Q2 2017: Center Stage: Fed Reserve Balance Sheet
Through the first half of 2017, financial markets posted solid returns across the board. As of June 30, the S&P 500 Index was up over 8%, while the Russell 2000 Small-cap Index was up 5%. International markets, which underperformed the US markets for the past few years, have generated strong returns in 2017. The broadly followed EAFE Index, a stock market index that measures the equity market performance of developed markets outside of the US & Canada, surged over 13% to start the year.
Investors attribute the rally in the US and abroad to improving economies, stronger corporate earnings, and continued support from central banks. Europe in particular has been the beneficiary of stronger-than-expected economic conditions. A sentiment reading of Eurozone businesses and consumers released last month jumped to its highest level since before the financial crisis. In the US, solid earnings growth and rising business optimism have been central underpinnings of the stock market’s year to date performance.
The question for stock investors going forward is whether the strong first six months will give way to a choppier second half. High stock valuations and low volatility this year have prompted concerns that investor complacency is setting in. The S&P 500 now trades at about 18 times projected earnings over the next 12 months, which is near its highest level in 13 years. Given lofty valuation levels, and the fact that the Federal Reserve is pumping the brakes by tightening monetary policy, investors should perhaps keep expectations modest for the balance of the year.
The Federal Reserve raised its benchmark federal funds rate again in June, the third rate hike in the last three quarters. The recent rate hike lifted the federal funds rate to a range between 1% and 1.25%. Despite the Fed’s interest rate increases, longer-term interest rates have remained subdued. The 10-year Treasury bond currently yields 2.29%, up from recent low of 2.15% but below the 2.64% annual high set in March.
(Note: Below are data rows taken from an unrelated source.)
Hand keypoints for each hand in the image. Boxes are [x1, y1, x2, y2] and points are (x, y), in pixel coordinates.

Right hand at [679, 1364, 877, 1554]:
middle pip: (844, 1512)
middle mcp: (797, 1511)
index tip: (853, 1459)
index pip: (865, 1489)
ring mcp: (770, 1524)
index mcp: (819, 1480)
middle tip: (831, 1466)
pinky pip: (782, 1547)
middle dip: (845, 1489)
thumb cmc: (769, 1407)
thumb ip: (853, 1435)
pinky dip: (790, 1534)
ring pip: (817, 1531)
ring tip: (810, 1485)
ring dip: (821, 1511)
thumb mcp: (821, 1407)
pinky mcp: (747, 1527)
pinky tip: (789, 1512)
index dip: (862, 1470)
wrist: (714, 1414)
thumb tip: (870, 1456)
The more significant announcement from the Federal Reserve centered on its plans to start reducing the size of its balance sheet this year. In a document released at its June meeting, Fed officials outlined separate paths for shrinking Treasury bonds and mortgage-backed assets in its portfolio. Initially, the Fed would allow $6 billion of Treasury securities to roll off its balance sheet monthly as they mature. That amount would rise by $6 billion every three months over the course of year, at which point the central bank will be rolling off $30 billion in Treasury bonds each month. The Fed said it would reduce its mortgage-backed assets more slowly, at a rate of $4 billion a month, with the caps rising by $4 billion every three months until reaching $20 billion a month. The Fed did not give a specific date for when they would enact this plan, rather stating that the moves would begin later this year, “once normalization of the level of the federal-funds rate is well underway.”
Three rounds of asset purchases, known as quantitative easing or “QE”, swelled the Fed’s portfolio to $4.5 trillion in the years following the financial crisis. The Fed’s portfolio has been shrinking as a share of gross domestic product since 2014, when it stopped adding to its holdings but continued to reinvest the proceeds of maturing assets to maintain the portfolio’s size. Fed officials want the balance sheet winddown to run quietly in the background, meaning they are unlikely to adjust it from one meeting to the next barring a shock to the economy.
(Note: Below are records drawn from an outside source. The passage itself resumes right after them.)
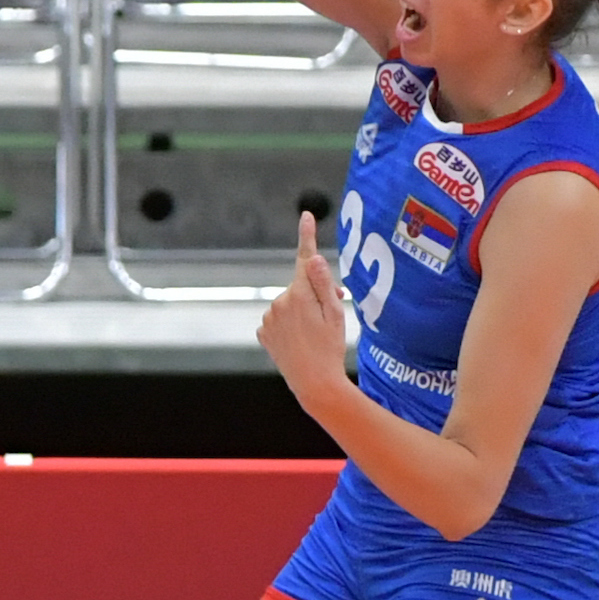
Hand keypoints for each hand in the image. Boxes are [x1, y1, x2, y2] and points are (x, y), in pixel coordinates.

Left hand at [256, 212, 349, 403]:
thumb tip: (313, 259)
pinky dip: (288, 326)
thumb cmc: (330, 349)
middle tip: (329, 317)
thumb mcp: (336, 315)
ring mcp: (269, 318)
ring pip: (289, 305)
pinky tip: (299, 341)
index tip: (306, 216)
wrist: (314, 383)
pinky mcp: (263, 332)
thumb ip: (324, 285)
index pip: (304, 258)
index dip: (306, 235)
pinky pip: (278, 320)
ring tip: (314, 335)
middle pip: (300, 287)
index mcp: (300, 295)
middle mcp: (280, 302)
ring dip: (301, 312)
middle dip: (314, 295)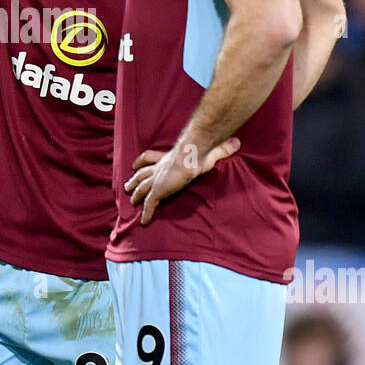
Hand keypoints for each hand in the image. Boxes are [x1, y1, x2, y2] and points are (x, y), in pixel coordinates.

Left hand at [123, 136, 240, 225]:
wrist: (191, 155)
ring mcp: (157, 180)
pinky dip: (146, 214)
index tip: (135, 164)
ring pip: (142, 189)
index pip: (149, 158)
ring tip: (131, 200)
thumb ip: (221, 149)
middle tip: (127, 185)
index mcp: (167, 159)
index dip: (142, 162)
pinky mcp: (158, 191)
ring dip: (136, 194)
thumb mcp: (210, 151)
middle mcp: (159, 168)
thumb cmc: (198, 152)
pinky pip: (150, 205)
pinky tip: (144, 222)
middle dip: (134, 180)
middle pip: (142, 174)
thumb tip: (237, 143)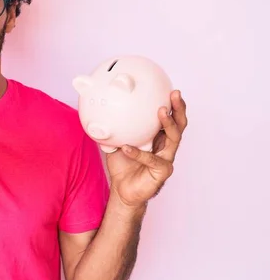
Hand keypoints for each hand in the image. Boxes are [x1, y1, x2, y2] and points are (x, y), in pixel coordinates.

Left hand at [106, 90, 187, 208]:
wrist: (122, 190)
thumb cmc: (122, 165)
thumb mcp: (115, 142)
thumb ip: (113, 128)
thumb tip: (98, 110)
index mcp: (158, 138)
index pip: (170, 119)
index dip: (174, 105)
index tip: (171, 89)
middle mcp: (166, 147)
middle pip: (179, 125)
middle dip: (179, 109)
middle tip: (174, 95)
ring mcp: (166, 159)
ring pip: (174, 140)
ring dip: (168, 124)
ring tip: (161, 112)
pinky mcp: (161, 172)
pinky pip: (151, 159)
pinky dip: (138, 153)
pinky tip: (126, 147)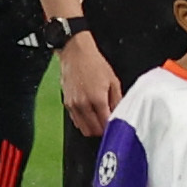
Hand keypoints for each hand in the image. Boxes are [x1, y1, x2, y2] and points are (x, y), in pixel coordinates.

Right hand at [57, 25, 118, 146]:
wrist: (76, 55)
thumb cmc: (95, 65)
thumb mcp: (113, 81)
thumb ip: (117, 100)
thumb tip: (120, 114)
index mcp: (96, 99)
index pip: (104, 124)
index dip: (112, 128)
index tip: (117, 128)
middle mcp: (82, 105)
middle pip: (92, 130)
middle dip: (102, 131)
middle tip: (110, 126)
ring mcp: (72, 105)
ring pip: (82, 128)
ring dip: (92, 128)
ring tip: (101, 121)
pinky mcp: (66, 104)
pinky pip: (75, 121)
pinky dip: (83, 122)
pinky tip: (91, 116)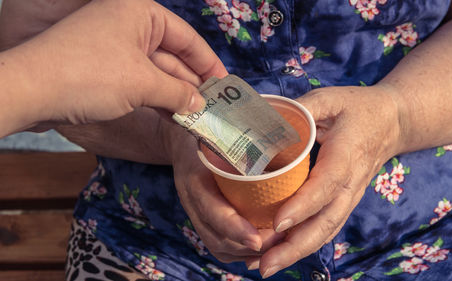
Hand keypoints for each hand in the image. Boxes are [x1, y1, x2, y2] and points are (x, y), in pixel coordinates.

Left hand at [0, 0, 225, 135]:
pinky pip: (138, 81)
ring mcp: (114, 47)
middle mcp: (129, 25)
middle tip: (213, 109)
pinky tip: (173, 117)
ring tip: (196, 118)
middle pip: (172, 56)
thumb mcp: (143, 84)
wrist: (29, 91)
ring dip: (174, 96)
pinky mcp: (102, 69)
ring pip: (155, 72)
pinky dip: (155, 98)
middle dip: (192, 84)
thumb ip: (178, 94)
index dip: (209, 64)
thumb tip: (200, 106)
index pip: (187, 38)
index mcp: (140, 13)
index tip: (225, 87)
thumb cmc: (90, 75)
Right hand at [167, 124, 285, 264]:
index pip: (212, 210)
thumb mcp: (214, 123)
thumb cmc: (202, 125)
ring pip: (219, 246)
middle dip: (249, 246)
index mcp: (194, 176)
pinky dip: (241, 252)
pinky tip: (264, 246)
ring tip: (278, 245)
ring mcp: (195, 212)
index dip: (235, 228)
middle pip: (217, 238)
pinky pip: (219, 245)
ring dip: (247, 253)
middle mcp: (192, 200)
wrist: (177, 137)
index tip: (258, 239)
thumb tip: (272, 122)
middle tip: (281, 240)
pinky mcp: (203, 219)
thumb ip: (234, 128)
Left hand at [257, 86, 402, 277]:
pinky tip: (280, 254)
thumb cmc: (358, 108)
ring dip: (296, 253)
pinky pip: (325, 228)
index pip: (325, 186)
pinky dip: (304, 245)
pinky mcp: (344, 203)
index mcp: (346, 155)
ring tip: (264, 266)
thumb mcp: (330, 99)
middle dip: (294, 247)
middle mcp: (350, 184)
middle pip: (325, 223)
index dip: (302, 206)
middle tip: (264, 264)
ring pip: (325, 232)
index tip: (277, 224)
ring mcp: (349, 197)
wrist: (393, 122)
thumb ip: (301, 109)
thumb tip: (263, 120)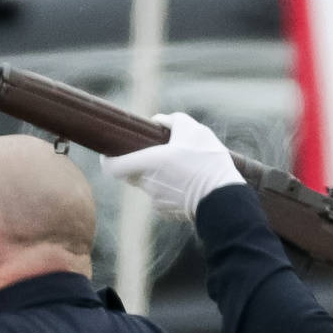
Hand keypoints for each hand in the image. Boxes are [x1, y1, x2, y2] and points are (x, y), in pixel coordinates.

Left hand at [103, 111, 243, 217]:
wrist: (224, 197)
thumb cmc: (207, 161)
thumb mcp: (194, 130)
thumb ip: (172, 121)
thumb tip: (159, 120)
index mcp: (148, 163)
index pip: (113, 167)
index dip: (107, 159)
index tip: (108, 152)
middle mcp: (148, 183)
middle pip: (130, 174)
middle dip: (135, 162)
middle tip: (150, 152)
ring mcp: (156, 200)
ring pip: (147, 184)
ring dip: (155, 175)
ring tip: (178, 166)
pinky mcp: (167, 211)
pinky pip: (161, 196)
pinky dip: (168, 188)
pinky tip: (186, 182)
By clearly articulating their intentions, the Federal Reserve is attempting to avoid a repeat of the costly 2013 “taper tantrum,” when investor concerns over the Fed’s decision to slow down asset purchases triggered market turmoil, including a sharp increase in Treasury yields. At her press conference following the announcement, Federal Reserve chairwoman Janet Yellen stated: “The plan is one that is consciously intended to avoid creating market strains.”
One potential complication for the Fed is if Congress fails to raise the US government’s borrowing limit by the Fed’s September meeting. Failure to act would likely cause increased market volatility, which would push the Fed to proceed more cautiously. Currently, it is estimated that the Treasury Department will deplete its cash reserves by early October. Fed officials could ready their portfolio runoff plan but set an effective start date that initiates it after any debt-limit standoff has been resolved.
Another complication is the uncertainty over who will head the Federal Reserve next year. Janet Yellen’s term as chair expires in February 2018, and President Donald Trump hasn’t indicated whether he would nominate her to a second term or replace her. Given this uncertainty, launching the balance-sheet reduction plan in September would afford Yellen an opportunity to initiate it well ahead of any potential leadership transition.
While there are many moving parts and potential diversions, we do expect that the Federal Reserve will not hike again in September and will instead focus on enacting its balance sheet reduction plan. Once in place, the Fed will likely hold off further rate hikes, opting instead to wait and see how their balance sheet reduction plan is affecting markets. This will likely cause the yield curve to “steepen”–longer-term rates should rise while short-term rates remain anchored. This would represent a more attractive investment opportunity for fixed income investors; in the meantime, caution is advised as we enter uncharted waters.